I'm trying to implement backpropagation to my simple neural network which looks like this: 2 inputs, 2 hidden(sigmoid), 1 output(sigmoid) . But it doesn't seem to work properly.

import numpy as np

 # Set inputs and labels
 X = np.array([ [0, 1],
                [0, 1],
                [1, 0],
                [1, 0] ])

 Y = np.array([[0, 0, 1, 1]]).T

 # Make random always the same
 np.random.seed(1)
 # Initialize weights
 w_0 = 2 * np.random.rand(2, 2) - 1
 w_1 = 2 * np.random.rand(1, 2) - 1

 # Learning Rate
 lr = 0.1

 # Sigmoid Function/Derivative of Sigmoid Function
 def sigmoid(x, deriv=False):
     if(deriv==True):
         return x * (1 - x)
     return 1/(1 + np.exp(-x))

 # Neural network
 def network(x, y, w_0, w_1):
     inputs = np.array(x, ndmin=2).T
     label = np.array(y, ndmin=2).T

     # Forward Pass
     hidden = sigmoid(np.dot(w_0, inputs))
     output = sigmoid(np.dot(w_1, hidden))

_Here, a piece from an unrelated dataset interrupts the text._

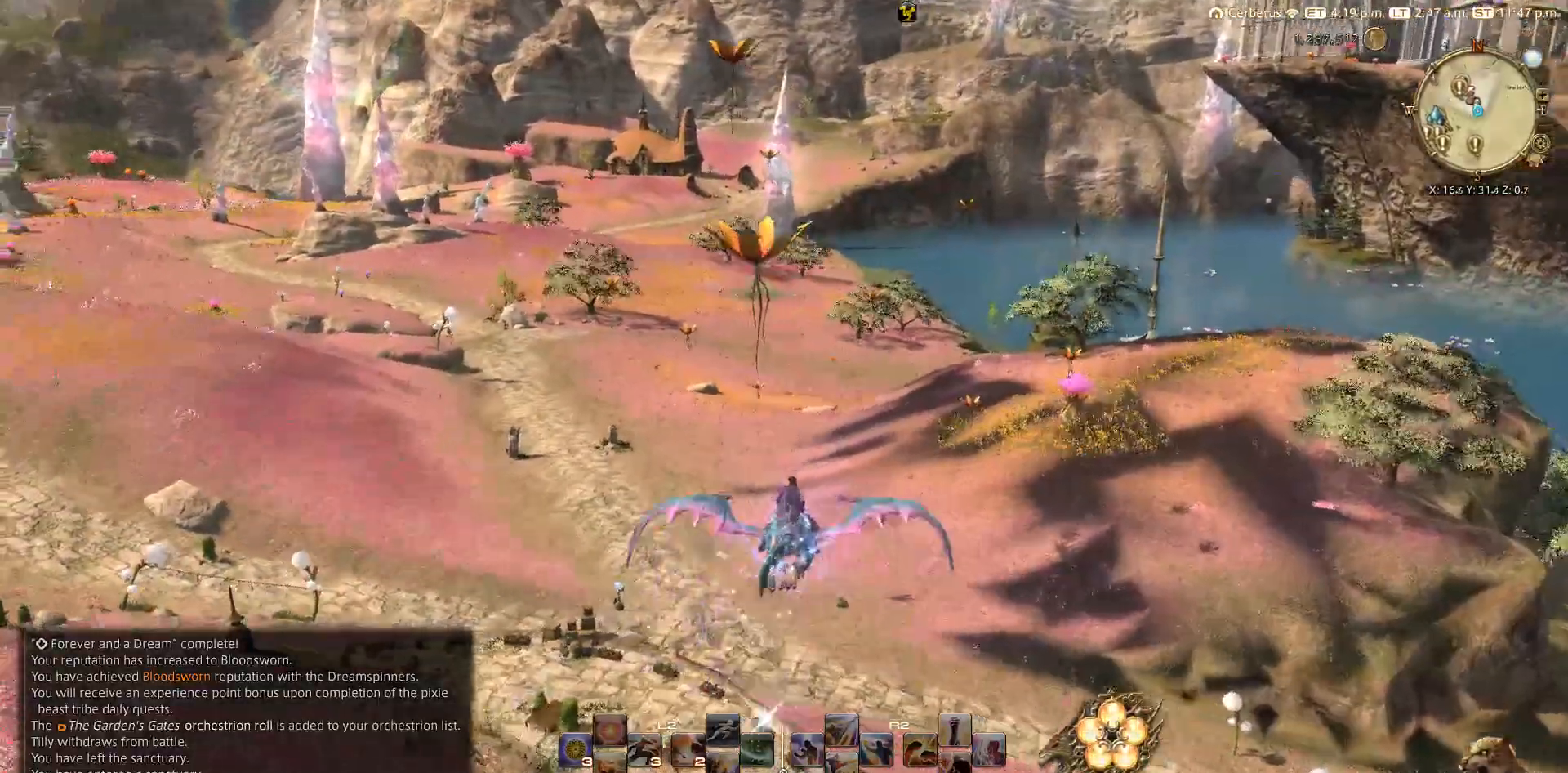
{"buttons": [], "left_stick": "up", "right_stick": "left", "events": [[167, "right_stick", "left"]]}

     # Calculate error and delta
     error = label - output
     delta = error * sigmoid(output, True)

     hidden_error = np.dot(w_1.T, error)
     delta_hidden = error * sigmoid(hidden, True)

     # Update weight
     w_1 += np.dot(delta, hidden.T) * lr
     w_0 += np.dot(delta_hidden, record.T) * lr

     return error

 # Train
 for i in range(6000):
     for j in range(X.shape[0]):
         error = network(X[j], Y[j], w_0, w_1)

         if(i%1000==0):
             print(error)

When I print out my error I get: .

Which isn't right because it's not close to 0.

When I change delta to:

delta = error

It somehow works.

But why? Shouldn't we multiply an error by derivative of sigmoid function before we pass it further ?

Solution

I think, it should be

delta_hidden = hidden_error * sigmoid(hidden, True)